Many people have lost their homes, but a much higher number has been kept on “life-support” by lowering their monthly payments while extending their debt way beyond the original loan periods. This holds true for both car loans and mortgages.
But where the government really failed was in expectation setting. By dragging their feet to face the consequences of the bad loans and the beyond capacity lifestyle they have gotten people to believe that they would get through this without loosing their houses or cars. They made people believe that they would need to cut down their spending on luxury items for a few years, but after that everything would be fine.
At the same time the legal system, after almost a 18 month process, ordered that large portion of car loans in Iceland were actually illegal. They had been tied to foreign currency rates, but that practice was illegal by law. After judging the loans were illegal people were left in a vacuum all summer long while the decision what interest rate to use to recalculate the loans went again through the legal system. During this whole period people were given the hope that actually they might not owe very much in their expensive cars that they couldn’t afford in the first place to buy and maybe they might be able to keep them.
In the meantime the government has not done much to address the needs of those who are going to loose their housing. Their message has always been that they will “help the families”, but always pushed any action towards the banks. And if asked what was being done they always said the banks were offering many options. The truth of the matter was that the banks were actually only assisting a very small portion.

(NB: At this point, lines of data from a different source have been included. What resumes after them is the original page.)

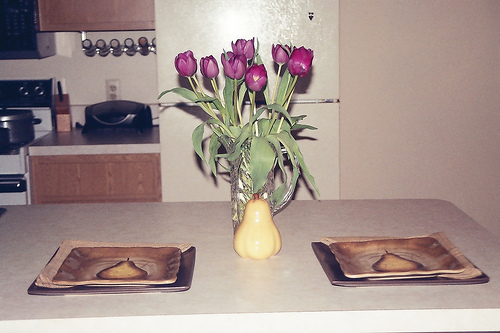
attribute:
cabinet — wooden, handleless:
[27, 151, 161, 202]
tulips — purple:
[168, 29, 317, 163]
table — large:
[3, 193, 499, 331]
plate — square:
[25, 237, 198, 299]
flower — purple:
[242, 57, 276, 145]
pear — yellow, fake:
[91, 252, 150, 287]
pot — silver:
[3, 104, 40, 148]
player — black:
[82, 98, 157, 137]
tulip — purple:
[287, 42, 319, 83]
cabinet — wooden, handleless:
[36, 2, 155, 31]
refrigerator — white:
[149, 0, 346, 203]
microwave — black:
[0, 3, 58, 62]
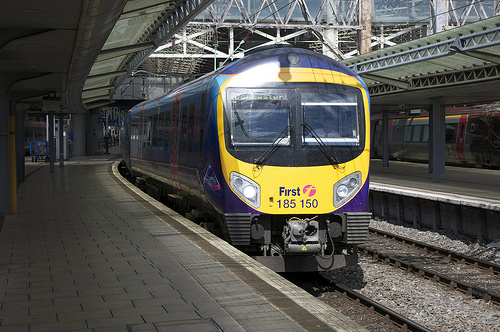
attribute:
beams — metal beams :
[142, 1, 499, 64]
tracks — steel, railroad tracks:
[390, 229, 460, 329]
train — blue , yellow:
[126, 15, 376, 283]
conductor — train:
[308, 111, 342, 136]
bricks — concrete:
[0, 211, 235, 328]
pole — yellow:
[5, 112, 17, 223]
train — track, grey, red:
[362, 95, 498, 172]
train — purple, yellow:
[120, 39, 383, 271]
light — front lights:
[227, 169, 265, 214]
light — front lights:
[325, 169, 373, 211]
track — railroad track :
[376, 278, 482, 328]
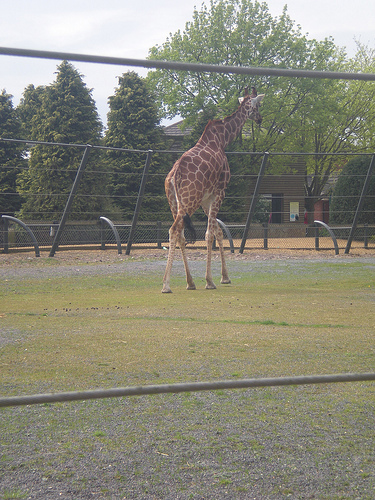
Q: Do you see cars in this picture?
A: No, there are no cars.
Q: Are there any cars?
A: No, there are no cars.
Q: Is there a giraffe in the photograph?
A: Yes, there is a giraffe.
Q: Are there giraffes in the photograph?
A: Yes, there is a giraffe.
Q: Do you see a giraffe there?
A: Yes, there is a giraffe.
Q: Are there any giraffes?
A: Yes, there is a giraffe.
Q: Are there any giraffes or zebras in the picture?
A: Yes, there is a giraffe.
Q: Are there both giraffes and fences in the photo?
A: Yes, there are both a giraffe and a fence.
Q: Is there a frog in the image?
A: No, there are no frogs.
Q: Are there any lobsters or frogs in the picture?
A: No, there are no frogs or lobsters.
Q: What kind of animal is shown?
A: The animal is a giraffe.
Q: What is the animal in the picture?
A: The animal is a giraffe.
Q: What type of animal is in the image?
A: The animal is a giraffe.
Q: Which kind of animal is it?
A: The animal is a giraffe.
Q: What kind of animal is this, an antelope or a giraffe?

So what can we learn from all of this?
The main lesson is that when your ability to deal with the situation is limited then you have to set expectations low. You have to brace people for the inevitable and help them get through those times in as good way as possible. Yet you have to make them understand that they will not have the same kind of life as before.
If you however set their expectations too high and tell them that everything will be alright then you are bound to fail. A golden rule is to set expectations low and then deliver more. That way you keep people satisfied with what you are doing – because even if we wanted to then we can’t perform miracles.
But this is something politicians have a hard time doing, because it is seldom good for votes to tell the truth and explain to people what has really happened and what they are really going to face. Instead it is much better to make promises that underneath you don’t know if you can keep, but at least you have 4 years to try and people are good at forgetting what you said 4 years earlier.
This is something that many crisis managers however understand and after a disaster strike they very often warn people that things might get worse than they actually will get. “We might get strong aftershocks”, “The flooding might get worse before it gets better” are sentences you will hear from crisis managers while “we hope the worst is over” and “we will get you back home as soon as possible” are sentences the politicians will be saying.
So if you are ever faced with making public statements during or following a crisis, make sure you set expectations low. If things get better than you expect then you can always claim that it was due to the good work of your people. If however you set expectations high your job is on the line – just like the current government in Iceland is feeling the heat (literally as protesters light fires outside the parliament).